I've learned that for any roadblock my Pippi puts up, if I'm diligent enough, watchful enough, I can blaze a detour, setting out the orange traffic cones as I go. Sometimes the detour is not a simple curve around, but a tunnel underneath or a meandering scenic route. But I must
never just blast through the roadblock like a petulant commuter late for a meeting. That roadblock is there for a reason.
A collapsed bridge.
A downed tree.
A herd of cows.
Fear of failure: What if I can't do it right the first time.
Or fear leaving childhood, even babyhood, behind: If I can read, will you still read to me?
Or maybe plain old
play is so much more fun than
work.
But when a roadblock is thrown up, a detour is sometimes provided. Not always. Sometimes you just have to sit tight, wait for the cows to mozy on along. Waiting is
hard for me. This is why I make such a bad unschooler. I try very hard to be respectful of my childrens' inner clocks and such, but sometimes I get so impatient, looking for the detour, blazing my own if need be.
Brings me to my point. Remember
this? Oh, I was so excited. Brought those beauties home, took pictures of them, smelled them, offered them to Pippi who promptly did the same. (You must understand, we seldom purchase new books and that new book smell is oh so crisp and warm, so the smelling thing is not all that weird.)
We couldn't wait for Tommy to go down for his nap.
For three days, Pippi pounced as soon as Tommy was in his bed, Goodnight Guitar drifting to us from the nursery radio. "Can we do lessons?" she'd ask, primer in hand. I was so sure this was it - that final leap into mostly daily lessons.
Then day four. Tommy was asleep. Pippi was drawing. "Would you like to do lessons?" I asked. "In a minute," she answered. Thirty minutes later I asked again. "Ok," she said. Not quite the response I was hoping for but I took it. Our lessons were significantly shorter and they lacked the luster of previous days.

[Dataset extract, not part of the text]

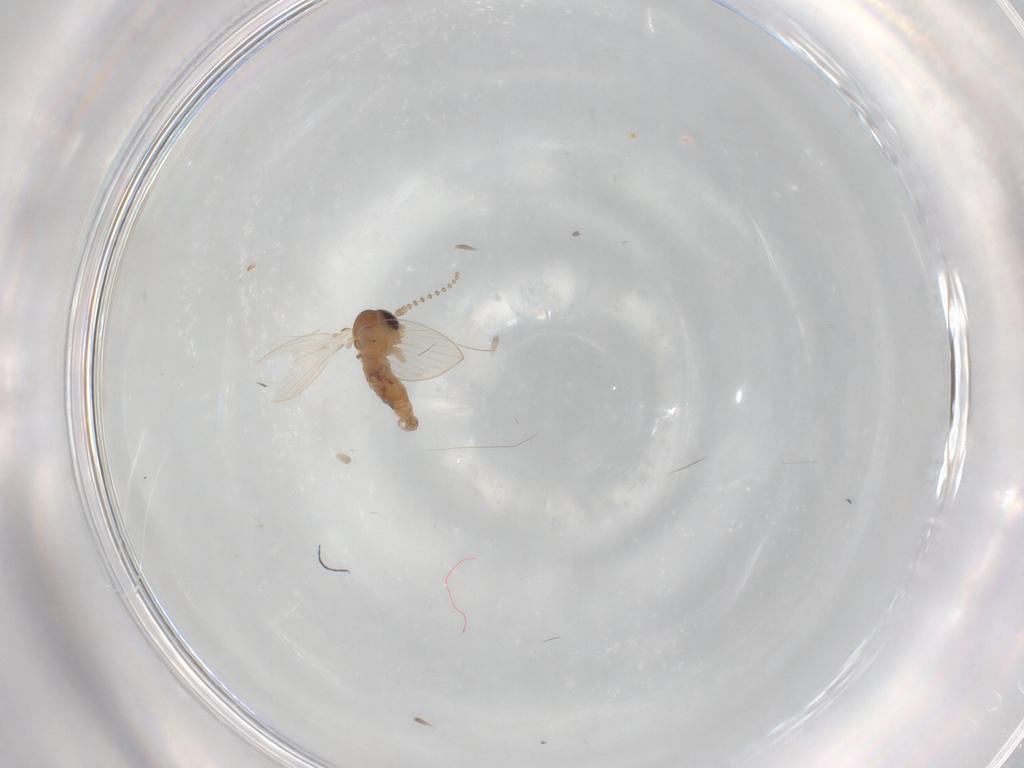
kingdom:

Day five. "Maybe tomorrow," she said.
Day six. Roadblock was in place.
Day seven. Today. I found my way around it. I coaxed her, with every bit of parental whining and cajoling I could muster, into sitting for a short lesson from her primer. Then we built Deep Valley, from the Betsy-Tacy books, with blocks, play silks, and a myriad of wooden figures. Most of the action in her version of Deep Valley took place in the local school. After a while Pippi asked if we could play school. We've done this before, but this time she twisted the game a bit. She wanted to play the teacher.
Let's just say I played this game for all it was worth. And a more illiterate pupil than me you will never meet. Poor Teacher Pippi had to help me with all but the easiest of words. We stumbled through the first part of a Henry and Mudge reader. Anytime we would come across a phonetic rule unknown to Pippi, a "memory" would suddenly come to me, the student.

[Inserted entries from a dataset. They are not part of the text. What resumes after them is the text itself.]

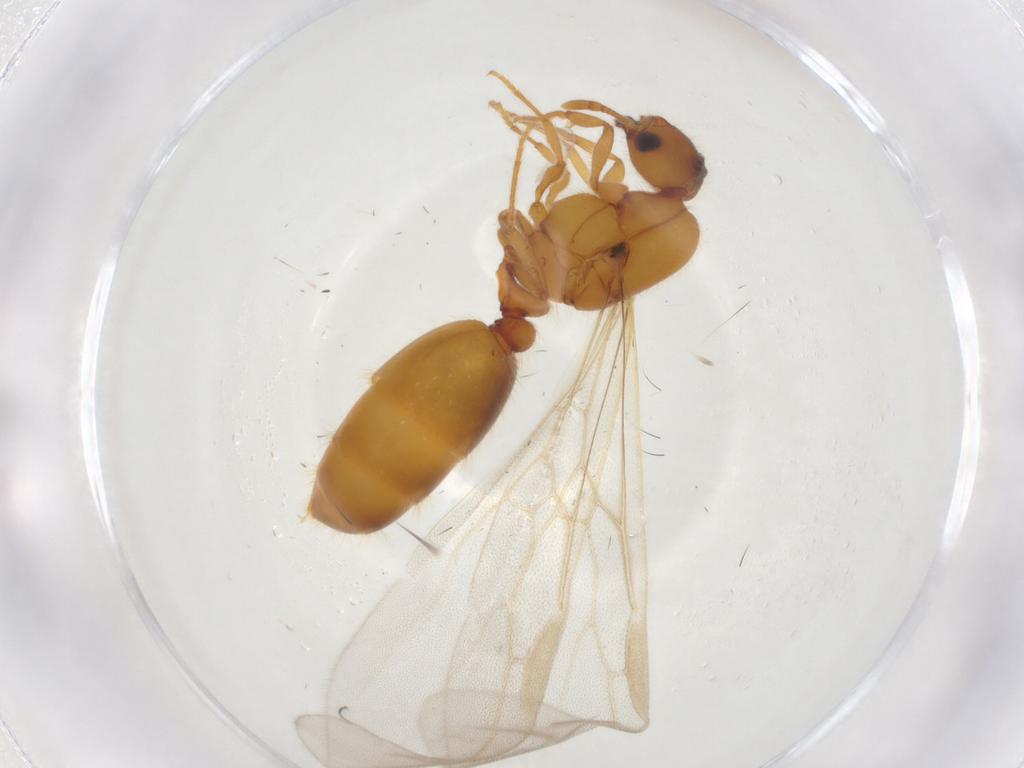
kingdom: Animalia
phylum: Arthropoda
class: Insecta
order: Hymenoptera
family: Formicidae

"Oh, teacher! I remember this one," I would say. "You told me last week - that day I wore my pink skirt with purple swirls and my yellow shoes and blue tights, oh and that was the day I threw up because I ate too much red jello - that was the day you told me that
kn says
n. The k is silent. I know that one. I know that one!"

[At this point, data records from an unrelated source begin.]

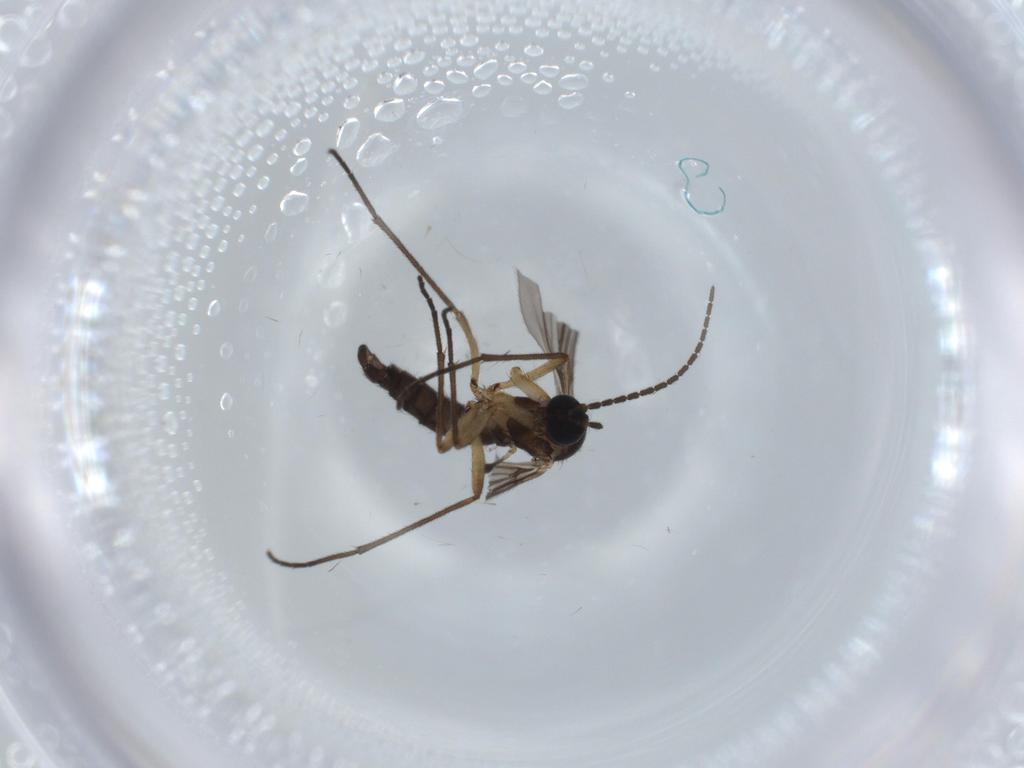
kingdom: Animalia
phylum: Arthropoda
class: Insecta
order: Diptera
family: Sciaridae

"That's right," Pippi would say, primly and teacherly. "
Kn says
n. That word is
knew."
She may always associate
kn with red throw up, but she'll probably never forget it says
n.
So many things happened in that impromptu lesson. She learned at least three new rules. She began to recognize many difficult sight words such as would and said, reading them with ease. Lower case
b and
d finally propped up her words like a sleeper on a bed. She gained confidence. She
knew that this was play and that my reading skills surpassed hers, but for awhile we were able to suspend reality and reverse roles, allowing her feel her way around the words, sounding them out as a teacher would with a hesitant student.
Pippi may never respond to traditional lessons stripped of fun and games, at least not in childhood. And that's ok. You meet a child where she is. Sometimes that means waiting. But sometimes it means taking your forehead off of the horn, getting out of the car and leaving the beaten path.